Пламя свечи колыхнулось, и девушке показалось, что она здесь не одна. Она вгляделась в тусклый полумрак и, едва убедившись в том, что в зале никого нет, услышала за своей спиной осуждающий голос.

— И что я должен думать, киана? Что вы решили, так сказать, нанести визит вежливости старшему Рэдклу в неурочное время, да ещё и без сопровождения?

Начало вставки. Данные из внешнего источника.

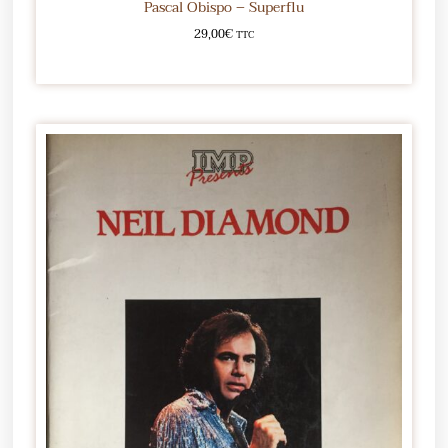
Pascal Obispo – Superflu
29,00
€
TTC
Ajouter au panier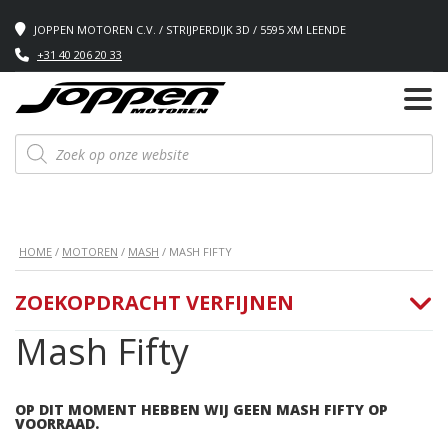
JOPPEN MOTOREN C.V. / STRIJPERDIJK 3D / 5595 XM LEENDE
+31 40 206 20 33
Producten
zoeken
HOME
/
MOTOREN
/
MASH
/ MASH FIFTY
ZOEKOPDRACHT VERFIJNEN
Mash Fifty
OP DIT MOMENT HEBBEN WIJ GEEN MASH FIFTY OP
VOORRAAD.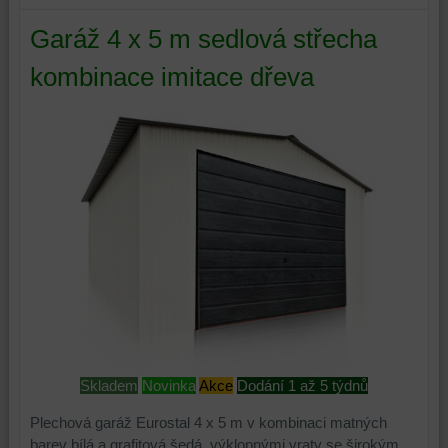
Garáž 4 x 5 m sedlová střecha
kombinace imitace dřeva
Skladem
Novinka
Akce
Dodání 1 až 5 týdnů
Plechová garáž Eurostal 4 x 5 m v kombinaci matných
barev bílá a grafitová šedá, výklopnými vraty se širokým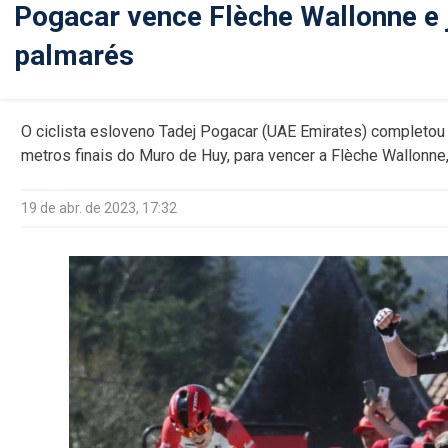
Pogacar vence Flèche Wallonne e j
palmarés
O ciclista esloveno Tadej Pogacar (UAE Emirates) completou o
metros finais do Muro de Huy, para vencer a Flèche Wallonne,
19 de abr. de 2023, 17:32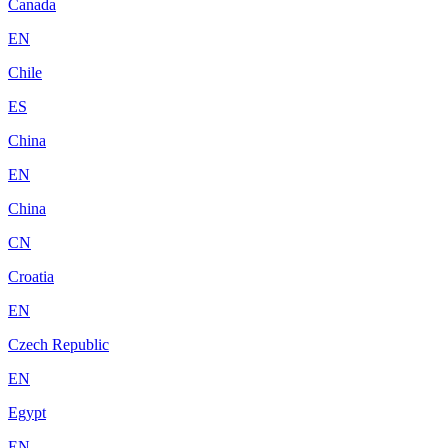
Canada
EN
Chile
ES
China
EN
China
CN
Croatia
EN
Czech Republic
EN
Egypt
EN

Паландора вздрогнула и оглянулась. Позади неё, гордо выпрямившись в полный рост и поглаживая белесую бородку, стоял человек с портрета. Паландоре уже доводилось раньше сталкиваться с призраками. Её бестелесные радужные друзья рассказывали ей — всё больше не словами, а импульсами — об имо, покинувших этот мир, чьи души не могут вернуться в Божественный свет и маются, заземлённые горькими воспоминаниями. Что с ними лучше лишний раз не заговаривать, поскольку они полны мёртвой энергии. Они утверждали, что такие люди, как Паландора, могут помочь этим душам отправиться к Творцу, очистив за них воспоминания и стерев те незримые нити, которые держат их на привязи. Показывали, как это делается, но до сих пор Паландоре пришлось прибегнуть к их наставлениям лишь однажды весной, когда на пути в Озаланду она наткнулась на обломки саней, упавших с обрыва. Сани были пусты, их содержимое растащили местные жители, и, судя по виду, они пролежали под снегом целую зиму. Как выяснилось, в на первый взгляд пустом экипаже сидела женщина — толстобровая крестьянка с большими красными ладонями. Она неотрывно смотрела в одну точку, куталась в дырявый платок и жаловалась на зверскую вьюгу. Это было жуткое зрелище. При взгляде на неё Паландора и сама чувствовала леденящий холод. Не обращая внимания на кучера, который её поторапливал, девушка подошла к саням, положила на них руку и ясно представила себе, как пространство вокруг неё, а затем и сани наполняются чистой тёплой водой. Как вода омывает их полозья и корпус, проникает внутрь и захватывает пассажирку в дырявом платке в крутящийся водоворот — бережно и легко. Как ясные лазурные струи очищают каждую клеточку её призрачной души. Паландора не могла с уверенностью сказать, происходило ли всё это на самом деле или же у неё просто разыгралось воображение. Но, когда она открыла глаза, женщина исчезла, а самой ей внезапно стало так легко на душе, что захотелось на радостях петь и плясать. Позднее кучер сказал ей, что не видел ничего необычного, просто в какой-то момент ему внезапно полегчало. Ещё минуту назад он размышлял над ужасной трагедией, но теперь это перестало иметь значение. Словно он понял, что всё обойдется, нужно просто двигаться дальше и радоваться каждому дню. Окрылённый этой мыслью, он выпил стаканчик терпкого эля в портовом кабачке и на обратном пути рассказывал киане, как в юности танцевал джигу и сватался к своей будущей супруге.